[Start of Attachment]
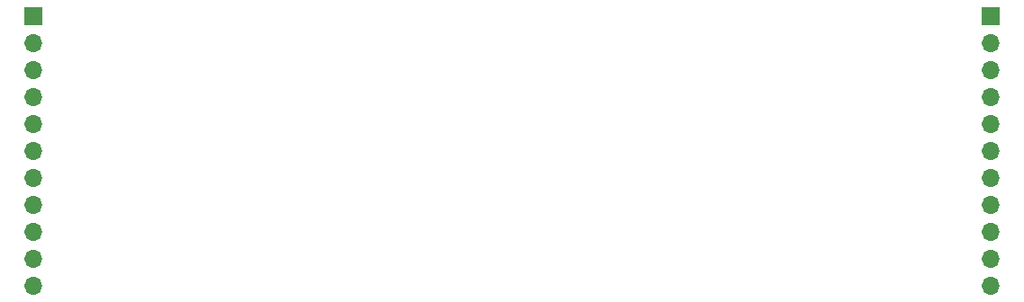
<source format=gbr>
G04 #@! TF.GenerationSoftware,KiCad,Pcbnew,(5.1.2)-2*
G04 #@! TF.CreationDate,2019-09-09T20:31:03-04:00*
G04 #@! TF.ProjectId,digiobscura,64696769-6f62-4736-9375-72612e6b6963,0.1a*
G04 #@! TF.SameCoordinates,Original*
G04 #@! TF.FileFunction,Soldermask,Bot*
G04 #@! TF.FilePolarity,Negative*
%FSLAX46Y46*%
G04 Gerber Fmt 4.6, Leading zero omitted, Abs format (unit mm)*
G04 Created by KiCad (PCBNEW (5.1.2)-2) date 2019-09-09 20:31:03*
%MOMM*%
%LPD*%
G04 APERTURE LIST*
%ADD10O,1.700000X1.700000*%
%ADD11R,1.700000X1.700000*%
G04 APERTURE END LIST*
D10*
X101500000Y-94900000D03*
X101500000Y-92360000D03*
X101500000Y-89820000D03*
X101500000Y-87280000D03*
X101500000Y-84740000D03*
X101500000Y-82200000D03*
X101500000Y-79660000D03*
X101500000Y-77120000D03*
X101500000Y-74580000D03*
X101500000Y-72040000D03*
D11*
X101500000Y-69500000D03*
X191500000Y-69500000D03*
D10*
X191500000Y-72040000D03*
X191500000Y-74580000D03*
X191500000Y-77120000D03*
X191500000Y-79660000D03*
X191500000Y-82200000D03*
X191500000Y-84740000D03*
X191500000Y-87280000D03*
X191500000Y-89820000D03*
X191500000Y-92360000D03*
X191500000Y-94900000D03*
M02*

</source>
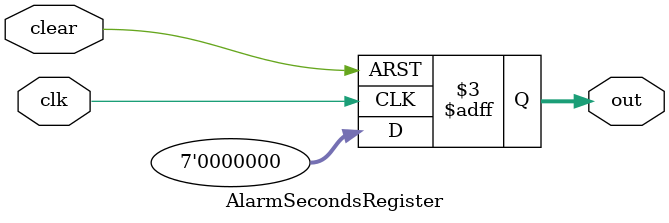
<source format=v>
`timescale 1ns / 1ps
module AlarmSecondsRegister(
	 input clk,
    input clear,
    output reg [6:0] out
    );
	 parameter UNSET = 7'b1111111;
	 parameter ZERO = 7'b0000000;
	 parameter HIGH = 1'b1;
	 parameter LOW = 1'b0;	

	always @ (posedge clk or posedge clear) 
	begin
		if (clear == HIGH) out <= UNSET;
		else out <= ZERO;
	end
endmodule

</source>
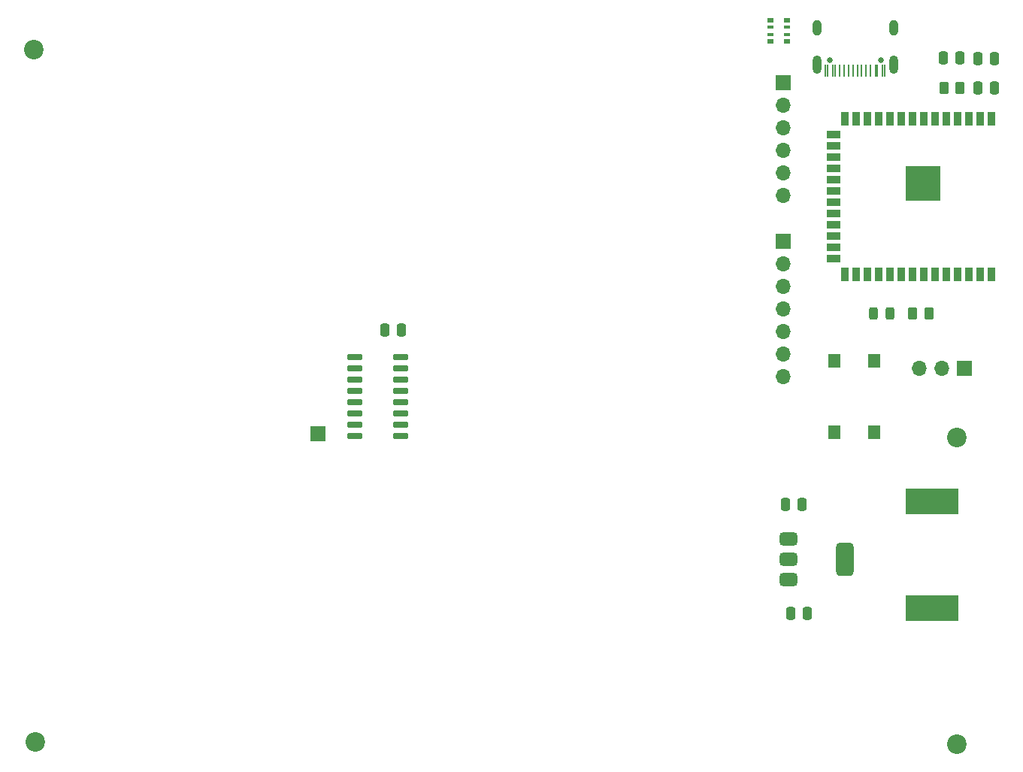
<source format=gbr>
%TF.GenerationSoftware,KiCad,Pcbnew,8.0.6*%
%TF.CreationDate,2025-01-01T18:17:34-06:00*%
%TF.ProjectId,AnalogMultiCapSense,416e616c-6f67-44d7-956c-746943617053,rev?*%
%TF.SameCoordinates,Original*%
%TF.FileFunction,Soldermask,Top*%
%TF.FilePolarity,Negative*%
%FSLAX46Y46*%
G04 Gerber Fmt 4.6, Leading zero omitted, Abs format (unit mm)*
G04 Created by KiCad (PCBNEW 8.0.6) date 2025-01-01 18:17:34*
%MOMM*%
%LPD*%
G01*
G04 APERTURE LIST*
G04 Aperture macros list*
%AMRoundRect*
0 Rectangle with rounded corners*
0 $1 Rounding radius*
0 $2 $3 $4 $5 $6 $7 $8 $9 X,Y pos of 4 corners*
0 Add a 4 corners polygon primitive as box body*
4,1,4,$2,$3,$4,$5,$6,$7,$8,$9,$2,$3,0*
0 Add four circle primitives for the rounded corners*
1,1,$1+$1,$2,$3*
1,1,$1+$1,$4,$5*
1,1,$1+$1,$6,$7*
1,1,$1+$1,$8,$9*
0 Add four rect primitives between the rounded corners*
20,1,$1+$1,$2,$3,$4,$5,0*
20,1,$1+$1,$4,$5,$6,$7,0*
20,1,$1+$1,$6,$7,$8,$9,0*
20,1,$1+$1,$8,$9,$2,$3,0*%
G04 Aperture macros list end*
%ADD10RoundRect,0.375000X-0.625000X-0.375000X0.625000X-0.375000X0.625000X0.375000X-0.625000X0.375000X0*%
%ADD11RoundRect,0.500000X-0.500000X-1.400000X0.500000X-1.400000X0.500000X1.400000X-0.500000X1.400000X0*%
%ADD12R,0.900000X1.500000*%
%ADD13R,1.500000X0.900000*%
%ADD14C,0.600000*%
%ADD15R,3.900000X3.900000*%
%ADD16RoundRect,0.150000X-0.725000X-0.150000X0.725000X-0.150000X0.725000X0.150000X-0.725000X0.150000X0*%
%ADD17R,1.400000X1.600000*%
%ADD18R,0.800000X0.500000*%
%ADD19R,0.800000X0.400000*%
%ADD20RoundRect,0.250000X-0.262500X-0.450000X0.262500X-0.450000X0.262500X0.450000X-0.262500X0.450000X0*%
%ADD21R,6.000000X3.000000*%
%ADD22O,1.700000X1.700000*%
%ADD23R,1.700000X1.700000*%
%ADD24C,0.650000*%
%ADD25R,0.250000X1.400000*%
%ADD26O,1.000000X2.100000*%
%ADD27O,1.000000X1.800000*%
%ADD28C,2.200000*%
%ADD29RoundRect,0.243750X-0.243750X-0.456250X0.243750X-0.456250X0.243750X0.456250X-0.243750X0.456250X0*%
%ADD30RoundRect,0.250000X-0.250000X-0.475000X0.250000X-0.475000X0.250000X0.475000X-0.250000X0.475000X0*%
%ADD31RoundRect,0.250000X0.250000X0.475000X-0.250000X0.475000X-0.250000X-0.475000X0.250000X-0.475000X0*%
G04 APERTURE END LIST*
D10*
%TO.C,U3*%
X176200000Y-134800000D03*
X176200000Y-137100000D03*
D11*
X182500000Y-137100000D03*
D10*
X176200000Y-139400000D03*
%TD*%
D12*
%TO.C,U2*%
X199015000Y-87535000D03*
X197745000Y-87535000D03*
X196475000Y-87535000D03*
X195205000Y-87535000D03*
X193935000Y-87535000D03*
X192665000Y-87535000D03*
X191395000Y-87535000D03*
X190125000Y-87535000D03*
X188855000Y-87535000D03*
X187585000Y-87535000D03*
X186315000Y-87535000D03*
X185045000Y-87535000D03*
X183775000Y-87535000D03*
X182505000Y-87535000D03*
D13*
X181255000Y-89300000D03*
X181255000Y-90570000D03*
X181255000Y-91840000D03*
X181255000Y-93110000D03*
X181255000Y-94380000D03*
X181255000Y-95650000D03*
X181255000Y-96920000D03*
X181255000Y-98190000D03*
X181255000Y-99460000D03*
X181255000Y-100730000D03*
X181255000Y-102000000D03*
X181255000Y-103270000D03*
D12*
X182505000Y-105035000D03*
X183775000Y-105035000D03*
X185045000Y-105035000D03*
X186315000Y-105035000D03*
X187585000Y-105035000D03*
X188855000Y-105035000D03*
X190125000Y-105035000D03*
X191395000Y-105035000D03*
X192665000Y-105035000D03*
X193935000Y-105035000D03*
X195205000Y-105035000D03*
X196475000Y-105035000D03*
X197745000Y-105035000D03*
X199015000Y-105035000D03*
D14*
X191995000Y-93385000D03*
X190595000Y-93385000D03*
X192695000Y-94085000D03*
X191295000Y-94085000D03*
X189895000Y-94085000D03*
X191995000Y-94785000D03*
D15*
X191295000Y-94785000D03*
D14*
X190595000Y-94785000D03*
X192695000Y-95485000D03*
X191295000Y-95485000D03*
X189895000Y-95485000D03*
X191995000Y-96185000D03*
X190595000Y-96185000D03*
%TD*%
D16*
%TO.C,U1*%
X127295785Y-114337575D03*
X127295785Y-115607575D03*
X127295785Y-116877575D03*
X127295785Y-118147575D03*
X127295785Y-119417575D03*
X127295785Y-120687575D03*
X127295785Y-121957575D03*
X127295785Y-123227575D03*
X132445785Y-123227575D03*
X132445785Y-121957575D03*
X132445785Y-120687575D03*
X132445785Y-119417575D03*
X132445785Y-118147575D03*
X132445785Y-116877575D03*
X132445785Y-115607575D03*
X132445785Y-114337575D03*
%TD*%
D17*
%TO.C,SW1*%
X185825000Y-114785000D03*
X185825000Y-122785000D03*
X181325000Y-114785000D03*
X181325000Y-122785000D03*
%TD*%
D18*
%TO.C,RN1*%
X174175000Y-76400000D03*
D19*
X174175000Y-77200000D03*
X174175000Y-78000000D03*
D18*
X174175000Y-78800000D03*
X175975000Y-78800000D03*
D19*
X175975000Y-78000000D03*
X175975000Y-77200000D03*
D18*
X175975000Y-76400000D03*
%TD*%
D20*
%TO.C,R2*%
X191975000Y-109400000D03*
X190150000Y-109400000D03*
%TD*%
%TO.C,R1*%
X195487500Y-84000000D03*
X193662500Y-84000000D03*
%TD*%
D21*
%TO.C,LS1*%
X192300000Y-130600000D03*
X192300000Y-142600000D03*
%TD*%
D22*
%TO.C,J14*%
X190935000Y-115585000D03*
X193475000Y-115585000D03*
D23*
X196015000Y-115585000D03*
%TD*%
D22*
%TO.C,J13*%
X175575000Y-116500000D03*
X175575000Y-113960000D03*
X175575000Y-111420000D03*
X175575000Y-108880000D03*
X175575000Y-106340000D03*
X175575000Y-103800000D03*
D23*
X175575000Y-101260000D03*
%TD*%
D22*
%TO.C,J11*%
X175575000Y-96135000D03*
X175575000Y-93595000D03*
X175575000Y-91055000D03*
X175575000Y-88515000D03*
X175575000Y-85975000D03*
D23*
X175575000Y-83435000D03*
%TD*%
%TO.C,J10*%
X123145785Y-122987575D03*
%TD*%
D24*
%TO.C,J1*%
X186565000Y-80872500D03*
X180785000Y-80872500D03*
D25*
X187000000Y-82072500D03*
X186200000Y-82072500D03*
X184925000Y-82072500D03*
X183925000Y-82072500D03*
X183425000Y-82072500D03*
X185425000Y-82072500D03*
X181150000Y-82072500D03*
X180350000Y-82072500D03*
X180600000Y-82072500D03*
X181400000Y-82072500D03*
X181925000Y-82072500D03*
X182925000Y-82072500D03*
X184425000Y-82072500D03*
X182425000Y-82072500D03*
X185950000Y-82072500D03*
X186750000Y-82072500D03*
D26*
X187995000Y-81372500D03*
D27*
X187995000Y-77222500D03*
D26*
X179355000Y-81372500D03*
D27*
X179355000Y-77222500D03*
%TD*%
D28*
%TO.C,H4*%
X195100000Y-123400000D03*
%TD*%
%TO.C,H3*%
X195100000Y-157900000D03*
%TD*%
%TO.C,H2*%
X91300000Y-157700000D03*
%TD*%
%TO.C,H1*%
X91200000Y-79700000D03*
%TD*%
D29*
%TO.C,D1*%
X187575000Y-109400000D03*
X185700000Y-109400000D03*
%TD*%
D30*
%TO.C,C6*%
X195475000Y-80600000D03*
X193575000Y-80600000D03*
%TD*%
D31*
%TO.C,C5*%
X197475000Y-84000000D03*
X199375000Y-84000000D03*
%TD*%
%TO.C,C4*%
X199375000Y-80700000D03*
X197475000Y-80700000D03*
%TD*%
%TO.C,C3*%
X177700000Y-130900000D03*
X175800000Y-130900000D03*
%TD*%
D30*
%TO.C,C2*%
X176400000Y-143200000D03*
X178300000Y-143200000D03*
%TD*%
%TO.C,C1*%
X130695785Y-111287575D03*
X132595785Y-111287575D03*
%TD*%
M02*

</source>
[End of Attachment]
To do: The lines above from the one containing "X188855000Y-87535000D03*" through the one containing "X191995000Y-93385000D03*" are to be set down exactly, and no others.

Answer for the task:
X188855000Y-87535000D03*
X187585000Y-87535000D03*
X186315000Y-87535000D03*
X185045000Y-87535000D03*
X183775000Y-87535000D03*
X182505000Y-87535000D03*
D13*
X181255000Y-89300000D03*
X181255000Y-90570000D03*
X181255000Y-91840000D03*
X181255000Y-93110000D03*
X181255000Y-94380000D03*
X181255000Y-95650000D03*
X181255000Y-96920000D03*
X181255000Y-98190000D03*
X181255000Y-99460000D03*
X181255000Y-100730000D03*
X181255000Y-102000000D03*
X181255000Y-103270000D03*
D12*
X182505000Y-105035000D03*
X183775000Y-105035000D03*
X185045000Y-105035000D03*
X186315000Y-105035000D03*
X187585000Y-105035000D03*
X188855000Y-105035000D03*
X190125000Y-105035000D03*
X191395000Y-105035000D03*
X192665000Y-105035000D03*
X193935000Y-105035000D03*
X195205000Y-105035000D03*
X196475000Y-105035000D03*
X197745000Y-105035000D03*
X199015000Y-105035000D03*
D14*
X191995000Y-93385000D03*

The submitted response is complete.